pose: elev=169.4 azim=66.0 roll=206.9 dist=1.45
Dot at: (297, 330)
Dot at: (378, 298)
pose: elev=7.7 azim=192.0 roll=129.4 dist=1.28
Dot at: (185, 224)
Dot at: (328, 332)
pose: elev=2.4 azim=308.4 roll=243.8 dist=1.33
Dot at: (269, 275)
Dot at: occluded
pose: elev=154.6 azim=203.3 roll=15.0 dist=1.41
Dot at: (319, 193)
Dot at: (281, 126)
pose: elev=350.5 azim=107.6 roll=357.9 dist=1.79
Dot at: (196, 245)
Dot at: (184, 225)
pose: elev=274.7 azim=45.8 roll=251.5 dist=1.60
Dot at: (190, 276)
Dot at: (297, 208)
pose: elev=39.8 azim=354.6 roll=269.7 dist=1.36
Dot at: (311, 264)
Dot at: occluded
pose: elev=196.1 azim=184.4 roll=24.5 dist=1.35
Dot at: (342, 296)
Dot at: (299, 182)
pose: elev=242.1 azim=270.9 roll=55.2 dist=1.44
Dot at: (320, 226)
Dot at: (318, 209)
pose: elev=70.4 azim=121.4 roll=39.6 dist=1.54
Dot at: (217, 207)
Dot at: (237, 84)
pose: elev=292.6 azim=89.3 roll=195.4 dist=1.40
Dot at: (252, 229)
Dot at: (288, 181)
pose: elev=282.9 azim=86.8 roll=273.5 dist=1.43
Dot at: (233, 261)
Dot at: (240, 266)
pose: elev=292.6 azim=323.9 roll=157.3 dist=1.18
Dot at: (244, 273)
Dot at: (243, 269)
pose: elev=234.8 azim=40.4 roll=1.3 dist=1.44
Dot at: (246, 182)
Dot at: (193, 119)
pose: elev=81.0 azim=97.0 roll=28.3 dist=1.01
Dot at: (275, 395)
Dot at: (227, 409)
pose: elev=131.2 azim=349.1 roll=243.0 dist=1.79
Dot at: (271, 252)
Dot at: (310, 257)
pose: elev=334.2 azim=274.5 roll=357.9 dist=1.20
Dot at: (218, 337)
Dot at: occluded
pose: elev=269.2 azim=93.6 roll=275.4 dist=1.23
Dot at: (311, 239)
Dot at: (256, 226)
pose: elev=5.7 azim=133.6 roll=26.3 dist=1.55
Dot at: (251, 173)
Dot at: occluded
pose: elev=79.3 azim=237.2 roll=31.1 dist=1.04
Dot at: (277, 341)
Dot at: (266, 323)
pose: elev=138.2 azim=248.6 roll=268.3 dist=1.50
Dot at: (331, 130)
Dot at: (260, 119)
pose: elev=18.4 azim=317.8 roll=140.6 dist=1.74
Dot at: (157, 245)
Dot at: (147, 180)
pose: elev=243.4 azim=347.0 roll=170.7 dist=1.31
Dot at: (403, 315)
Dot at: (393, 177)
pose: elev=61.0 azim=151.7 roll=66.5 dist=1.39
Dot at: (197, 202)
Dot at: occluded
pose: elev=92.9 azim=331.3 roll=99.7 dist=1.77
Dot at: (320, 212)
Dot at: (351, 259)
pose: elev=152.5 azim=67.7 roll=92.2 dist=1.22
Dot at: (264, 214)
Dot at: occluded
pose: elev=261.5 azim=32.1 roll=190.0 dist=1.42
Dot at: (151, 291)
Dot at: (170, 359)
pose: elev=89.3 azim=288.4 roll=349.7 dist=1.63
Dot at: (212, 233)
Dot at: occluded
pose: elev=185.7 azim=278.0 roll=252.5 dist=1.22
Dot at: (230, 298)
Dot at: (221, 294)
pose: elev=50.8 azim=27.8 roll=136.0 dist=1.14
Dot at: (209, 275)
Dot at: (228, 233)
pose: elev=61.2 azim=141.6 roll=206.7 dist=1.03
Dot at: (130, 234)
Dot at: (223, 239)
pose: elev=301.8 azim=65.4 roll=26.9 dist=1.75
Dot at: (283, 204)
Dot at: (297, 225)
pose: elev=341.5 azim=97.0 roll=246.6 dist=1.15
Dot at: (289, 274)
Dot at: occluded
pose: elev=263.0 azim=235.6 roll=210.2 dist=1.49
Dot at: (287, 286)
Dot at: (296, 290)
▬▬▬▬▬▬
Write out, unchanged, the lines of the items above, starting at the line that contains "pose: elev=292.6 azim=89.3" and ending at the line that contains "Dot at: (297, 225)", including both of those lines.

pose: elev=292.6 azim=89.3 roll=195.4 dist=1.40
Dot at: (252, 229)
Dot at: (288, 181)
pose: elev=282.9 azim=86.8 roll=273.5 dist=1.43
Dot at: (233, 261)
Dot at: (240, 266)
pose: elev=292.6 azim=323.9 roll=157.3 dist=1.18
Dot at: (244, 273)
Dot at: (243, 269)
pose: elev=234.8 azim=40.4 roll=1.3 dist=1.44
Dot at: (246, 182)
Dot at: (193, 119)
pose: elev=81.0 azim=97.0 roll=28.3 dist=1.01
Dot at: (275, 395)
Dot at: (227, 409)
pose: elev=131.2 azim=349.1 roll=243.0 dist=1.79
Dot at: (271, 252)
Dot at: (310, 257)
pose: elev=334.2 azim=274.5 roll=357.9 dist=1.20
Dot at: (218, 337)
Dot at: occluded
pose: elev=269.2 azim=93.6 roll=275.4 dist=1.23
Dot at: (311, 239)
Dot at: (256, 226)
pose: elev=5.7 azim=133.6 roll=26.3 dist=1.55
Dot at: (251, 173)
Dot at: occluded
pose: elev=79.3 azim=237.2 roll=31.1 dist=1.04
Dot at: (277, 341)
Dot at: (266, 323)
pose: elev=138.2 azim=248.6 roll=268.3 dist=1.50
Dot at: (331, 130)
Dot at: (260, 119)
pose: elev=18.4 azim=317.8 roll=140.6 dist=1.74
Dot at: (157, 245)
Dot at: (147, 180)
pose: elev=243.4 azim=347.0 roll=170.7 dist=1.31
Dot at: (403, 315)
Dot at: (393, 177)
pose: elev=61.0 azim=151.7 roll=66.5 dist=1.39
Dot at: (197, 202)
Dot at: occluded
pose: elev=92.9 azim=331.3 roll=99.7 dist=1.77
Dot at: (320, 212)
Dot at: (351, 259)
pose: elev=152.5 azim=67.7 roll=92.2 dist=1.22
Dot at: (264, 214)
Dot at: occluded
pose: elev=261.5 azim=32.1 roll=190.0 dist=1.42
Dot at: (151, 291)
Dot at: (170, 359)
pose: elev=89.3 azim=288.4 roll=349.7 dist=1.63
Dot at: (212, 233)
Dot at: occluded
pose: elev=185.7 azim=278.0 roll=252.5 dist=1.22
Dot at: (230, 298)
Dot at: (221, 294)
pose: elev=50.8 azim=27.8 roll=136.0 dist=1.14
Dot at: (209, 275)
Dot at: (228, 233)
pose: elev=61.2 azim=141.6 roll=206.7 dist=1.03
Dot at: (130, 234)
Dot at: (223, 239)
pose: elev=301.8 azim=65.4 roll=26.9 dist=1.75
Dot at: (283, 204)
Dot at: (297, 225)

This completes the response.